Russian rescue workers will fly to Syria and Turkiye after a huge earthquake killed about 1,700 people and injured thousands more, the Kremlin said on Monday, Reuters reports.
President Vladimir Putin spoke by phone with Syrian leader, Bashar Al-Assad and Turkiye's Tayyip Erdogan to express his condolences over the death and destruction wrought by the magnitude 7.8 quake, the worst to strike Turkiye this century.
Putin offered to send Russian rescue teams to both Turkey and Syria.
"Bashar Al-Assad gratefully accepted this offer and, in the coming hours, rescuers of the Russian Emergencies Ministry will fly to Syria," the Kremlin said in a statement.
"The Turkish President warmly thanked Vladimir Putin for such a prompt and sincere reaction and said that he was giving instructions to the competent authorities of the country to accept the help of Russian rescuers," it said.
WATCH: Syrian left in tears after losing baby to earthquake
Russia said it had emergency rescue Ilyushin-76 planes on standby to fly to the two countries.
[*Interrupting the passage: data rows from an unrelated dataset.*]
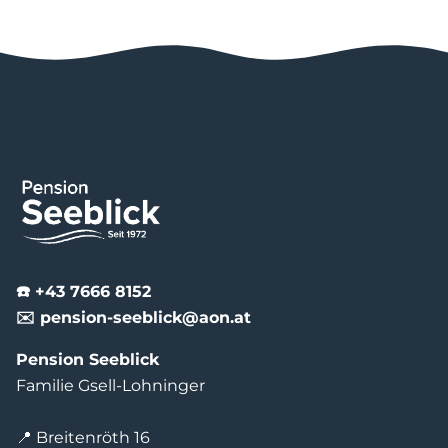
☎️ +43 7666 8152
✉️ pension-seeblick@aon.at
Pension Seeblick
Familie Gsell-Lohninger
📍 Breitenröth 16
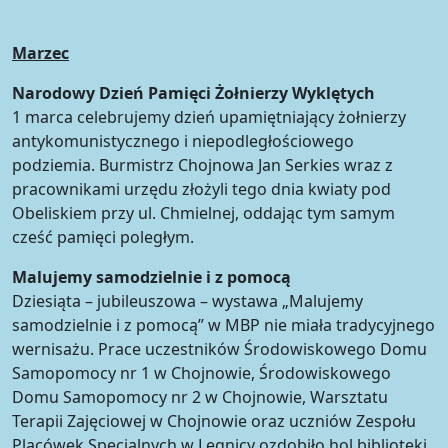
Marzec
Narodowy Dzień Pamięci Żołnierzy Wyklętych
1 marca celebrujemy dzień upamiętniający żołnierzy
antykomunistycznego i niepodległościowego
podziemia. Burmistrz Chojnowa Jan Serkies wraz z
pracownikami urzędu złożyli tego dnia kwiaty pod
Obeliskiem przy ul. Chmielnej, oddając tym samym
cześć pamięci poległym.
Malujemy samodzielnie i z pomocą
Dziesiąta – jubileuszowa – wystawa „Malujemy
samodzielnie i z pomocą” w MBP nie miała tradycyjnego
wernisażu. Prace uczestników Środowiskowego Domu
Samopomocy nr 1 w Chojnowie, Środowiskowego
Domu Samopomocy nr 2 w Chojnowie, Warsztatu
Terapii Zajęciowej w Chojnowie oraz uczniów Zespołu
Placówek Specjalnych w Legnicy ozdobiło hol biblioteki.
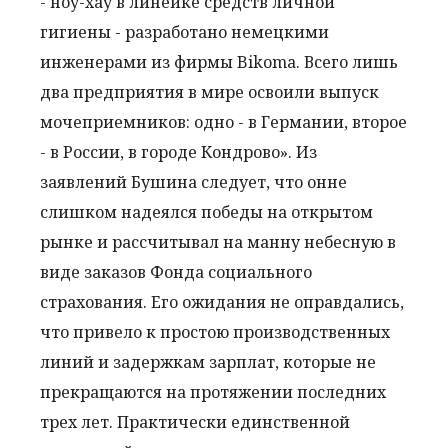
- ноу-хау в линейке средств личной
гигиены - разработано немецкими
инженерами из фирмы Bikoma. Всего лишь
два предприятия в мире освоили выпуск
мочеприемников: одно - в Германии, второе
- в России, в городе Кондрово». Из
заявлений Бушина следует, что онне
слишком надеялся победы на открытом
рынке и рассчитывал на манну небесную в
виде заказов Фонда социального
страхования. Его ожидания не оправдались,
что привело к простою производственных
линий и задержкам зарплат, которые не
прекращаются на протяжении последних
трех лет. Практически единственной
Defence Minister, Sergei Shoigu, ordered Russian Forces in Syria to help with the rescue effort.
Russia backed Assad in Syria's civil war, launching a military campaign that helped turn the tide of the conflict in his favour, even though the West had called for the Syrian leader to go.
Russia has a naval base in Tartus on the Syrian coast, and operates the Khmeimim Air Base, north of Tartus.
Russia's Defence Ministry said its military facilities in Syria had not been damaged by the earthquake.
Separately, an official from Russia's state atomic energy company, Rosatom, said the Akkuyu Nuclear Power Plant it is building in southern Turkiye was also not damaged by the quake.
"Nevertheless, we are carrying out extensive diagnostic measures to make sure that construction and installation operations can continue safely," the RIA news agency quoted Rosatom official, Anastasia Zoteeva, as saying.
Armenia, which was struck by a devastating earthquake in 1988, also expressed its sadness over Monday's earthquake, even though the former Soviet republic which borders Turkiye has no diplomatic ties with Ankara due to disputes over history.
Yerevan says 1.5 million Armenians were killed in a genocide committed by the Ottoman Empire, the predecessor to modern Turkiye, in 1915. Ankara contests the figures and denies the killings were systematic or constitute genocide.
"Saddened by the news of the devastating earthquake in Turkiye and Syria that resulted in the loss of so many lives," Armenian Prime Minister, Nikol Pashinyan said.